___ EXERCISE DATA ___

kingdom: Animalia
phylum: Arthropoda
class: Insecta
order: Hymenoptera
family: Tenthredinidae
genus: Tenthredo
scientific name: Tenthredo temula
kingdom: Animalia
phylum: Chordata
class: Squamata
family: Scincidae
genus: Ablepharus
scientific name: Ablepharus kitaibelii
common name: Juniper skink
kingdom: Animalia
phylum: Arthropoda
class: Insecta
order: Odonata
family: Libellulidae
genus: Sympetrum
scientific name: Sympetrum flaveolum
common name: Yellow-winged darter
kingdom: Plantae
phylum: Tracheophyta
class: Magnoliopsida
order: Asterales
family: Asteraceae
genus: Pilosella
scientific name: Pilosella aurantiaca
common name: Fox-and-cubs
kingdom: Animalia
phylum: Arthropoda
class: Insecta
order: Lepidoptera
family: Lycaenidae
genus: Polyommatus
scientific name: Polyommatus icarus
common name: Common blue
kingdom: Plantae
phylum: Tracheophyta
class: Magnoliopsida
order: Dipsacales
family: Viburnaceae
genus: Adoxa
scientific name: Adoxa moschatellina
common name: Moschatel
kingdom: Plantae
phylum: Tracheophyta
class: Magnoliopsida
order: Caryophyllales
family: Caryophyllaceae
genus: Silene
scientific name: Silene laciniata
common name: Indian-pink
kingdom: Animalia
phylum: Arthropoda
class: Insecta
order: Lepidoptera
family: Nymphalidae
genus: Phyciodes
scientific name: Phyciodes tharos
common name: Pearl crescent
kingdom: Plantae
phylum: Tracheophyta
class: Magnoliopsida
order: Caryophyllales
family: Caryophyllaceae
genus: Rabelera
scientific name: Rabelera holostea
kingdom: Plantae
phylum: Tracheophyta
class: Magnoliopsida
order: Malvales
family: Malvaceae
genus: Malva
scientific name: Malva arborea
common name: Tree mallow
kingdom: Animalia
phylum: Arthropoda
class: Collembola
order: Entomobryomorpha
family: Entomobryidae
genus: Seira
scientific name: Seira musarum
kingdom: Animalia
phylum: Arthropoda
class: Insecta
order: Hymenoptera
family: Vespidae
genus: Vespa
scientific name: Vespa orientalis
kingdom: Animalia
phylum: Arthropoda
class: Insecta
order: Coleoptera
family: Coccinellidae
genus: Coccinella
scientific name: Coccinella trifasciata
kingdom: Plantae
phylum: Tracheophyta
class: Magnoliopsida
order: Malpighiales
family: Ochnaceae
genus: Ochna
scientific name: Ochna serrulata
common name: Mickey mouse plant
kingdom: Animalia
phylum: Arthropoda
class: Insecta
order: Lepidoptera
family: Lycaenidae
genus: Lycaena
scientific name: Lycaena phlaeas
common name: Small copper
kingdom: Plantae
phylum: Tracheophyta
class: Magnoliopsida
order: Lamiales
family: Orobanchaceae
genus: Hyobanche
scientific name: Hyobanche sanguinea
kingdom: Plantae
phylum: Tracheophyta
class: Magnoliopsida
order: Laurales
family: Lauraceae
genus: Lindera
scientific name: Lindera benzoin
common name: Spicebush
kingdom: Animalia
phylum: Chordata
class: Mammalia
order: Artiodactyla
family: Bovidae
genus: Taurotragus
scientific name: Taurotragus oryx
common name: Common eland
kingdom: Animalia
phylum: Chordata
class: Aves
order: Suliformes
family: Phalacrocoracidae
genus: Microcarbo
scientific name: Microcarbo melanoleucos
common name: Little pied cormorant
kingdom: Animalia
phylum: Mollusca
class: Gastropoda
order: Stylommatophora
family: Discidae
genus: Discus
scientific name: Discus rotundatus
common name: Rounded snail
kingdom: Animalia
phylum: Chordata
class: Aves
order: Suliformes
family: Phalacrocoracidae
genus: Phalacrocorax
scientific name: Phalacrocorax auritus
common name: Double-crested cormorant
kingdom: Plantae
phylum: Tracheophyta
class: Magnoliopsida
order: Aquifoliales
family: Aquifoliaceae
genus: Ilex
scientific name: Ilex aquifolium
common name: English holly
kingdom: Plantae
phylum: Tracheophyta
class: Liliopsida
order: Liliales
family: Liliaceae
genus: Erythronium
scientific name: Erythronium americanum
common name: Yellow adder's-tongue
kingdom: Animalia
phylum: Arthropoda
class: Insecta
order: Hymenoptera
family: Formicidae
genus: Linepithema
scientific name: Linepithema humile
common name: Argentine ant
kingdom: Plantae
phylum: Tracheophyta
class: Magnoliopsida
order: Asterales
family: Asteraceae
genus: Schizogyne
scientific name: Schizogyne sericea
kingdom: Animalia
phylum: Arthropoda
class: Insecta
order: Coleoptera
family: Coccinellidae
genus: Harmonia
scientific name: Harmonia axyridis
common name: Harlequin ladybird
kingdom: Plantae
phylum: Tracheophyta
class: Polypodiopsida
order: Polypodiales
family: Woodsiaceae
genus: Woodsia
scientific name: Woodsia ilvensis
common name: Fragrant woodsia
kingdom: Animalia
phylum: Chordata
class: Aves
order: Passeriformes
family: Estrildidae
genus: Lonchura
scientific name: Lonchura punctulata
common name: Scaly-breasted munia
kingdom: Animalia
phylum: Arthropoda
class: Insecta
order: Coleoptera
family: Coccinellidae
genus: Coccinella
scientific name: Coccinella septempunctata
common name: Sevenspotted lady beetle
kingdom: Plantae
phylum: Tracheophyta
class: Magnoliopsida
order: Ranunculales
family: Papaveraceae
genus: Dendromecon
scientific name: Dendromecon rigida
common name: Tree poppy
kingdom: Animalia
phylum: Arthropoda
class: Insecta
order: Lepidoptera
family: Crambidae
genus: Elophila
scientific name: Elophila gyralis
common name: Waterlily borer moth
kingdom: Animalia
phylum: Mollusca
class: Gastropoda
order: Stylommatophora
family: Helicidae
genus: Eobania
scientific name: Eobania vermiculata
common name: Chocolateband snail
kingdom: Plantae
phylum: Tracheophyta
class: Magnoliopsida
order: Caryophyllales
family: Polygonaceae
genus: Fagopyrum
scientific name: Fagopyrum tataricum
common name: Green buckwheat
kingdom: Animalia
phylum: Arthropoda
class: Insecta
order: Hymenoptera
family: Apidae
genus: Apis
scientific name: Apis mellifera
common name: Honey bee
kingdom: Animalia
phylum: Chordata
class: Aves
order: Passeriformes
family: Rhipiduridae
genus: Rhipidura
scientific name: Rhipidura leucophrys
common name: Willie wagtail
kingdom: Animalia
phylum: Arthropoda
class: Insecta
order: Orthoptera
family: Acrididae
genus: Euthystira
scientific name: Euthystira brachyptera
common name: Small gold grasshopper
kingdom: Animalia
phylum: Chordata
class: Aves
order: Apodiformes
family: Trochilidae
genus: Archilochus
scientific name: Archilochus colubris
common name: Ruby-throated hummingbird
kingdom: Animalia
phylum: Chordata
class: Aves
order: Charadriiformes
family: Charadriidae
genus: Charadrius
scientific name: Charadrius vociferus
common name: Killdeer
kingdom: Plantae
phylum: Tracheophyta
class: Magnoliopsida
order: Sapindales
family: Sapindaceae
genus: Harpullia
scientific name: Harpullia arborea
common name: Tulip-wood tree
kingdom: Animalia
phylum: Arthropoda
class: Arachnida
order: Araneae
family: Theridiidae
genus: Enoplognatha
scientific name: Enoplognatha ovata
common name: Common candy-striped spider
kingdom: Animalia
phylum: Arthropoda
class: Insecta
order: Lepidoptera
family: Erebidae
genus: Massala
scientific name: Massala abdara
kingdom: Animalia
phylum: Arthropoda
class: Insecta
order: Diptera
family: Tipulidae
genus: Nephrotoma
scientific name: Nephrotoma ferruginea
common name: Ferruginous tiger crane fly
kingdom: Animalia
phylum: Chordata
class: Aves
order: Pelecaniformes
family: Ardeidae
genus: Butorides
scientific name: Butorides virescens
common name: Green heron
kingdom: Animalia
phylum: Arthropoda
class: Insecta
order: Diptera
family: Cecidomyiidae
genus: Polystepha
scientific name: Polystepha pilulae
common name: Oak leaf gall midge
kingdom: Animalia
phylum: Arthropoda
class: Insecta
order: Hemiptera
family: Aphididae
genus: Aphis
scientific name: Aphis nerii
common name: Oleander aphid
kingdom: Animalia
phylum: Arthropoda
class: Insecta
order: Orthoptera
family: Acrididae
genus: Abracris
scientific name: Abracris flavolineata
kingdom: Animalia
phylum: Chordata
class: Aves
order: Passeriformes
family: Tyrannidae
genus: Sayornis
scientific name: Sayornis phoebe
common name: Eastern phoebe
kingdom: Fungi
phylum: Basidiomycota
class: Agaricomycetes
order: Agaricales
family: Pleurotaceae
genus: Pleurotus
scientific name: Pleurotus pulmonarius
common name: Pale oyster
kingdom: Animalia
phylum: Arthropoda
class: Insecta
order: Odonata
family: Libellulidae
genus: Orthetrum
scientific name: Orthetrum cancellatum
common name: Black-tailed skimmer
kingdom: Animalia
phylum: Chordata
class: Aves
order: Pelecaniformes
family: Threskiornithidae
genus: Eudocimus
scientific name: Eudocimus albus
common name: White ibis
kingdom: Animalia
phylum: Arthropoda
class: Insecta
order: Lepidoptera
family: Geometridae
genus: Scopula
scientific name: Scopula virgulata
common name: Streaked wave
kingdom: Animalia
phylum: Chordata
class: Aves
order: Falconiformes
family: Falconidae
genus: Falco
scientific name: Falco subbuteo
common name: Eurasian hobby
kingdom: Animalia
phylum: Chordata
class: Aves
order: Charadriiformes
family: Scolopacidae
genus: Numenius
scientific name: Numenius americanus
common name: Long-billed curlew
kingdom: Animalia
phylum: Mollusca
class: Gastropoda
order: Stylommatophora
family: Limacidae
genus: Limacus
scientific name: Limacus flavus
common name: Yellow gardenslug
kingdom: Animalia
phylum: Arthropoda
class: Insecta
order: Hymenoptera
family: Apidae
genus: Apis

___

_TASK OBJECTIVE_: Copy out everything from the start of the material down to the line containing "genus: Phyciodes", both ends included, swapping "common name" for "vernacular name" and leaving all else unchanged.

_RESULT BELOW_:
kingdom: Animalia
phylum: Arthropoda
class: Insecta
order: Hymenoptera
family: Tenthredinidae
genus: Tenthredo
scientific name: Tenthredo temula
kingdom: Animalia
phylum: Chordata
class: Squamata
family: Scincidae
genus: Ablepharus
scientific name: Ablepharus kitaibelii
vernacular name: Juniper skink
kingdom: Animalia
phylum: Arthropoda
class: Insecta
order: Odonata
family: Libellulidae
genus: Sympetrum
scientific name: Sympetrum flaveolum
vernacular name: Yellow-winged darter
kingdom: Plantae
phylum: Tracheophyta
class: Magnoliopsida
order: Asterales
family: Asteraceae
genus: Pilosella
scientific name: Pilosella aurantiaca
vernacular name: Fox-and-cubs
kingdom: Animalia
phylum: Arthropoda
class: Insecta
order: Lepidoptera
family: Lycaenidae
genus: Polyommatus
scientific name: Polyommatus icarus
vernacular name: Common blue
kingdom: Plantae
phylum: Tracheophyta
class: Magnoliopsida
order: Dipsacales
family: Viburnaceae
genus: Adoxa
scientific name: Adoxa moschatellina
vernacular name: Moschatel
kingdom: Plantae
phylum: Tracheophyta
class: Magnoliopsida
order: Caryophyllales
family: Caryophyllaceae
genus: Silene
scientific name: Silene laciniata
vernacular name: Indian-pink
kingdom: Animalia
phylum: Arthropoda
class: Insecta
order: Lepidoptera
family: Nymphalidae
genus: Phyciodes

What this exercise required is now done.